In the first super over the season, batting first, Delhi scored 10 runs, before Kagiso Rabada bowled a series of sensational yorkers to restrict the rampant KKR by three runs and register their second win of the season.
Prithvi Shaw fell one run short of a ton, but Delhi Capitals managed to overcome Kolkata Knight Riders in the Super Over. (Express photo: Amit Mehra)
Rabada steals the show
When Prithvi Shaw departed for 99, Delhi Capitals, chasing 186 for a win, were still in control of the proceedings and needed 12 runs from 9 deliveries. The equation changed to 6 from the final over. With six wickets in the shed, it still looked like an open-and-shut case for the home team. However, Kuldeep Yadav bowled an excellent final over, in which he kept Delhi’s belligerence in check and also accounted for Hanuma Vihari’s scalp. Two runs were needed off the last delivery, but Colin Ingram could muster only a single before getting run out under thrilling circumstances to set the stage for season’s first Super Over. Batting first, Delhi scored 10 runs, before Kagiso Rabada bowled a series of sensational yorkers to restrict the rampant KKR by three runs and register their second win of the season.
Feroz ‘Shaw’ Kotla
In his short career, Prithvi Shaw has quickly earned the reputation of being an audacious stroke-player against the quick bowlers. He is blessed with a good hand-eye co-ordination and an equally impressive array of horizontal strokes, which made up, at times, for his limited footwork. Against the KKR, there was another striking aspect of his batsmanship that stood out — his ability to take on quality spinners. In pursuit of 186, Delhi had already lost Shaw’s experienced opening partner Shikhar Dhawan early on. The vital moment of the game came after Powerplay when Karthik introduced Kuldeep Yadav. At the outset, Yadav would deceive Shaw in the air, but the U-19 World Cup winning captain somehow managed to get the elevation to thump him for a six. Having got a measure of the wrist-spinner, Shaw tore into him in his subsequent over, creaming him for a brace of sixes and a boundary to bring up his 50 in just 30 deliveries to leave a packed Feroz Shah Kotla in his thrall. Shaw’s onslaught against Yadav was the highlight of the chase.

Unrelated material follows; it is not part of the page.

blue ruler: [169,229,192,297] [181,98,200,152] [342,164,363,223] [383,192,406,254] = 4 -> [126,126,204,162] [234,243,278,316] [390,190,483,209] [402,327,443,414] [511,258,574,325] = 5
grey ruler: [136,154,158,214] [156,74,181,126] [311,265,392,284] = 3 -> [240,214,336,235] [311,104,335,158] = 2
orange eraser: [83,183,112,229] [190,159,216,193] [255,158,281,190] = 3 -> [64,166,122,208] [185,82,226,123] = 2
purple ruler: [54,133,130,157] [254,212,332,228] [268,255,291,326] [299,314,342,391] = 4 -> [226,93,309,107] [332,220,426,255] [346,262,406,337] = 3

It will not be much of a stretch to state that Russell-mania is the flavour of IPL-12. The Jamaican has pulled off two out-of-the-world performances with the bat, which were instrumental in Kolkata Knight Riders’ run this season. Against Sunrisers Hyderabad at Eden Gardens, his unbeaten 19-ball 49 at the fag-end helped his team gun down a rather improbable chase. He followed that with a quickfire 48 while batting first, against the Kings XI Punjab at Mohali, to set up another resounding win for his team. Ahead of Delhi Capitals home game at the Feroz Shah Kotla, all-rounder Chris Morris summed up Russell’s threat aptly:”You need to be thick-skinned when you bowl to a genius like Andre Russell.” Morris was not off the mark.
In his two innings spanning just 36 deliveries, Russell has the tournament’s highest strike-rate at a whopping 259. Suffice to note that when the 30-year-old is around, the pitch and the bowlers tend to get redundant. On Saturday evening, KKR struggled to get their act together after being asked to take first strike. Delhi’s young leg-spinner Sandeep Lamichhane, playing the first match of the season, and medium-pacer Harshal Patel, ran through their top-order with decisive scalps. When Russell walked out to bat, the visitors were in strife at 61/5 from 9.4 overs.The burly all-rounder had his captain Dinesh Karthik at the other end.

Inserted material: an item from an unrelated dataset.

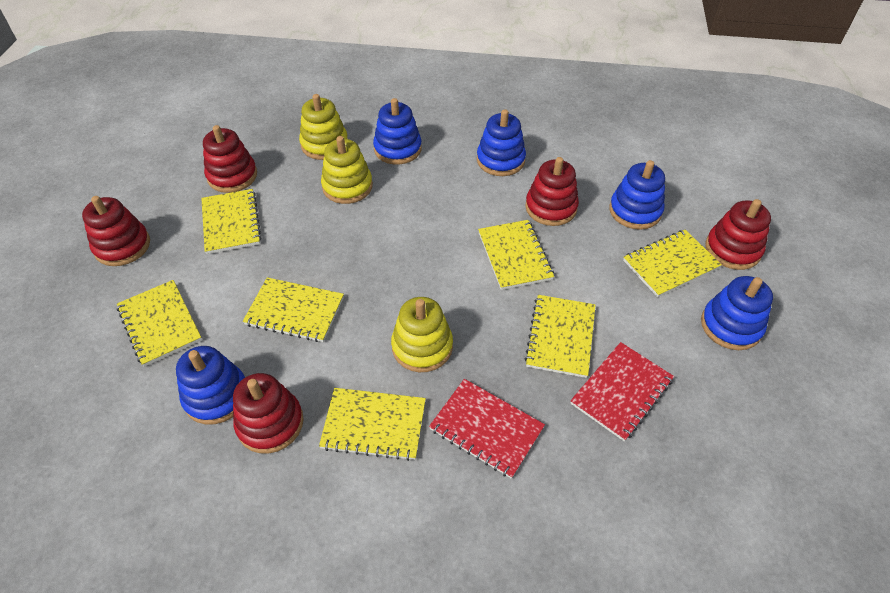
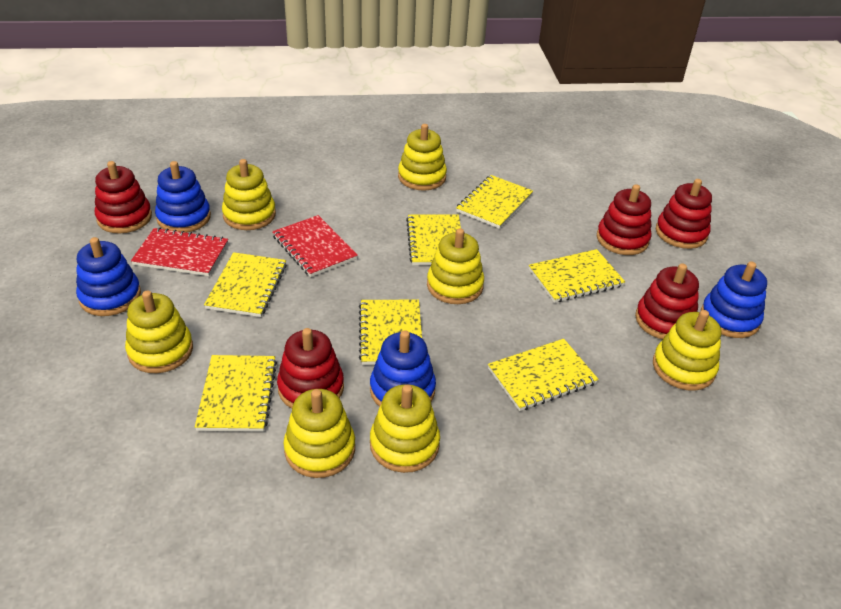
blue stacking toy: [176,346,245,425] [373,98,422,165] [477,109,526,176] [609,160,665,230] [701,276,773,350] = 5 -> [76,237,141,316] [155,161,211,233] [370,330,436,407] [701,262,767,338] = 4
yellow stacking toy: [299,94,348,160] [321,136,373,204] [391,297,453,372] = 3 -> [125,291,193,373] [222,159,276,230] [283,389,355,478] [370,384,440,473] [398,124,447,191] [427,229,484,304] [653,310,721,391] = 7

At that stage, they had not set their bar too high. “A total of 150 would give them a fighting chance,” they would have thought. Over the next 45 minutes, those modest estimates were thrown out of the window. That’s because Russell stepped up yet again, thrilling Kotla with his scintillating stroke-play. After getting hit by a Harshal Patel beamer in the 14th over, the all-rounder was up on his feet and kick-started his innings with a brace of sixes against Morris and Patel. He followed it up with a vicious cut off Rabada to bring up his half-century in 23 deliveries. In the space of three overs, Russell had once again turned the match on its head with his imperious hitting. When he walked out to bat, a score of 150 looked like a stiff task. But they had raced past that mark in the 18th over.
The beauty with Russell’s hitting was that there were no half-measures in his shot execution. Even though he favoured the leg-side, especially the cow corner, he was equally prolific through the off-side. Russell’s 28-ball 62 took his season’s tally to 159 runs, but it’s the brutal strike-rate of 248.43 that stood out. For the third time in succession, in the midst of his strokemaker’s extravagance, Karthik’s 36-ball 50 almost went unnoticed. Their sixth-wicket alliance yielded 95 runs off 53 deliveries that propelled them to 185/7.